- Verilen görev
Verilen metne göre Hüseyin Yurttaş'ın asıl öfkesi neydi?

- Verilen metin
::::

Sık kullanılanlara ekle
  
   HABERLER
   POLİTİKA KAZANI
   RESMİ TELEFONLAR
  BİRAZ GÜLELİM
  İLETİŞİM
   
   
   
      LİNKLER
     Bergama
 
  
 

 

 

İZLENİM

Recai Şeyhoğlu

ÜZÜLDÜĞÜ ŞEYE BAK!


Akşamın ilerlemiş bir saatinde Hüseyin Yurttaş aradı.
'Ne bu yahu!, diye girdi konuşmasına. Üzgün, sinirli, kırılmış, öfkeli bir hâl vardı sesinde.
-Ben artık Perşembe dışında almıyorum. CUMOK'larla da bir bağlantım yok dedim, kapatırken telefonu.
Beni halâ CUMOK'ların başı gibi görüyordu. İzmirli CUMOK'ların sağ tandanslılarla ortak etkinlikler düzenlemesini belli ki o da benim gibi içine sindiremiyor, ama birine sormadan da edemiyordu.
Asıl öfkesi ise Cumhuriyet'te yayımlanan bir tam sayfalık Harun Yahya ilanıydı. Cumhuriyet artık iyice cıvıttı demeye getiriyordu.
"Hz. İsa Ölmedi ve tekrar yeryüzüne gelecek!" diyordu ilân. Ve bu ilân bizim bir zamanlar satışını arttırmak için çırpınıp durduğumuz Cumhuriyet gazetesinde yayımlanıyordu.

::::

- Gösterilen malzeme
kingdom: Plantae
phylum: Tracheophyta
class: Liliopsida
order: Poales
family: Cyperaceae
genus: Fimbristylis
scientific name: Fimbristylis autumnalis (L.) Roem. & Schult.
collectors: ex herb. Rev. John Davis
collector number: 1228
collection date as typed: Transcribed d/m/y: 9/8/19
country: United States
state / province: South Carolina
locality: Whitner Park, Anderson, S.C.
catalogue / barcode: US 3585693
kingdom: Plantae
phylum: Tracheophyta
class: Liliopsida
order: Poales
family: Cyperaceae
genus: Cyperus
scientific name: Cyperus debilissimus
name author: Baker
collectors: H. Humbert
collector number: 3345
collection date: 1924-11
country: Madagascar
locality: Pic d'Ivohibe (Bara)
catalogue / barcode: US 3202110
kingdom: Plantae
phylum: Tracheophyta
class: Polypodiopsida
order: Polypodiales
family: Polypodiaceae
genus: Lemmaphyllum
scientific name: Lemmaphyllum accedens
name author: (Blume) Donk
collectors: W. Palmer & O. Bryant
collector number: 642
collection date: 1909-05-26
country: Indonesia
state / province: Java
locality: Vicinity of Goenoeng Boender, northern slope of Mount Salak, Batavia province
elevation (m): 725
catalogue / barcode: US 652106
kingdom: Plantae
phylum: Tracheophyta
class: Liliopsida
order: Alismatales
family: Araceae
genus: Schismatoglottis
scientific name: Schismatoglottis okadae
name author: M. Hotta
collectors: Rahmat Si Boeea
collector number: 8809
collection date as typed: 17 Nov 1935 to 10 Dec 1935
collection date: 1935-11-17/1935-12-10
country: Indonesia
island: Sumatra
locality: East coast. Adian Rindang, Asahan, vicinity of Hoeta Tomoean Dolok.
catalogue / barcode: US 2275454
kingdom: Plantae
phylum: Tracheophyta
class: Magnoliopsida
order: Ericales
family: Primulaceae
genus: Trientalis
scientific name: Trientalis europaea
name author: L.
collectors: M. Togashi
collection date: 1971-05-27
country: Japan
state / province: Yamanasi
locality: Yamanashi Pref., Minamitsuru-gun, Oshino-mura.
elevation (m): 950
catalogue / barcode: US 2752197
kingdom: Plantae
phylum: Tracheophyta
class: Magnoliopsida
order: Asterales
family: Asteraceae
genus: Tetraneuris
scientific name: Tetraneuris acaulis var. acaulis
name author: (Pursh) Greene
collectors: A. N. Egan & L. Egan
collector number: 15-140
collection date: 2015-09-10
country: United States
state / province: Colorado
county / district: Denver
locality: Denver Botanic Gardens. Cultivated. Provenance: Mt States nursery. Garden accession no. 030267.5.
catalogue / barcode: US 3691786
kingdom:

::::

- Nihai sonuç
Cumhuriyet'te yayımlanan bir tam sayfalık Harun Yahya ilanı.